Пострадавшие со сломанными ногами и руками, ушибами, особенно с невидимыми повреждениями чувствовали себя виноватыми и не привлекали внимания к собственным горестям. О головных болях, тошноте, головокружениях, даже нескольких случаях того, что, по мнению членов семьи, было безумием, не говорили. Все эти последствия казались людям совсем неважными по сравнению со смертями.
Над улицами Сент-Джаста нависло тяжелое облако скорби. За каждым поворотом поджидало несчастье и разбитые жизни.
Джек со дня катастрофы разве что не жил в шахте, не желая общаться с семьей и надеясь, что сумеет отбить нападение своих внутренних демонов, посвящая каждый час, данный ему Богом, спасению пострадавших.
Но сегодня Пендин хоронил одного из своих сыновей. Джек пришел домой, чтобы как следует вымыться, побриться и переодеться в темный костюм. Теперь неожиданно оказалось, что пиджак на нем, высоком и широкоплечем, висит. Матери дома не оказалось, а громкое тиканье старых часов звучало не как всегда — успокоительно, а словно бы зловеще, усугубляя тяжесть и без того напряженной атмосферы.
Джек поглубже вздохнул, пригладил блестящие от бриллиантина волосы, прочистил горло и постучал в кабинет отца.
Чарльз Брайант появился не сразу, а когда открыл дверь, Джеку бросилось в глаза, что, несмотря на идеально скроенный черный сюртук и белоснежную рубашку, он тоже производит впечатление человека, сломленного ударом судьбы. На мгновение в душе парня затлела надежда, что каким-то образом благодаря этой ужасной катастрофе возродится та особая связь, что может существовать только между горняками.
— Отец, я…
— Не сейчас, хорошо?
Джек умолк. Ему захотелось наброситься на отца с кулаками за то, что тот пренебрег даже этой хрупкой возможностью помочь друг другу.
Они молча двинулись вниз по склону. Отец и сын походили Друг на друга даже походкой, только Джек был выше ростом.

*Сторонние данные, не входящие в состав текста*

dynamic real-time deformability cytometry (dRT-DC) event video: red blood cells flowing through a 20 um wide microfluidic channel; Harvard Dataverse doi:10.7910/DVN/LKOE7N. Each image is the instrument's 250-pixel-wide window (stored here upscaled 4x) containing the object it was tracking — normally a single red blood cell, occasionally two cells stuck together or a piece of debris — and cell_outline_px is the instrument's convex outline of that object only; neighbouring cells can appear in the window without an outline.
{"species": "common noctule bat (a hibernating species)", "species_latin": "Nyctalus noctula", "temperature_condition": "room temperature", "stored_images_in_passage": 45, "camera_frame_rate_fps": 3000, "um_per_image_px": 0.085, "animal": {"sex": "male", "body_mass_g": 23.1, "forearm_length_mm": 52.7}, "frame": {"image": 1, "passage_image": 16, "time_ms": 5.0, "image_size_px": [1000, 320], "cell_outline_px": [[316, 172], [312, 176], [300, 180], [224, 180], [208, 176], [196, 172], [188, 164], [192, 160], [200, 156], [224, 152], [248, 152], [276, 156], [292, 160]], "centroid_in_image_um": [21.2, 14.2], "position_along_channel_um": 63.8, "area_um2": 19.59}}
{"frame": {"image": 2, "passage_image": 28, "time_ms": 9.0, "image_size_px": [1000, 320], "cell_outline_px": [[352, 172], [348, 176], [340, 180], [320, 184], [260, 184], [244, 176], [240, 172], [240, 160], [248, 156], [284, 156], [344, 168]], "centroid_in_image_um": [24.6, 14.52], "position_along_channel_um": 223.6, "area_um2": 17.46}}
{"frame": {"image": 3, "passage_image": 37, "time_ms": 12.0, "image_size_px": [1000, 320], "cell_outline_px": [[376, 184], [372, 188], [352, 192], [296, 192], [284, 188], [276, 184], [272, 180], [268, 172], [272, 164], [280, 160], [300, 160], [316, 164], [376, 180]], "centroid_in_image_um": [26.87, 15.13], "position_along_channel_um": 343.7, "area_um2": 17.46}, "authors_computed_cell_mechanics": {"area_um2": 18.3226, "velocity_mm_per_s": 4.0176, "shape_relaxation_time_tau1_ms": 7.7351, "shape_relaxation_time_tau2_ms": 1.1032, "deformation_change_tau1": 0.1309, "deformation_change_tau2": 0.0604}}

— Твоя мать пошла вперед, помогать родственникам.
Сказать было нечего. Джек заметил, что даже птицы умолкли. Все же день выдался прекрасный — холодный прозрачный воздух, безветрие, яркое солнце. Билли должны были предать земле в церкви Уэсли. По предположениям Джека, сказать ему последнее «прости» явится вся деревня.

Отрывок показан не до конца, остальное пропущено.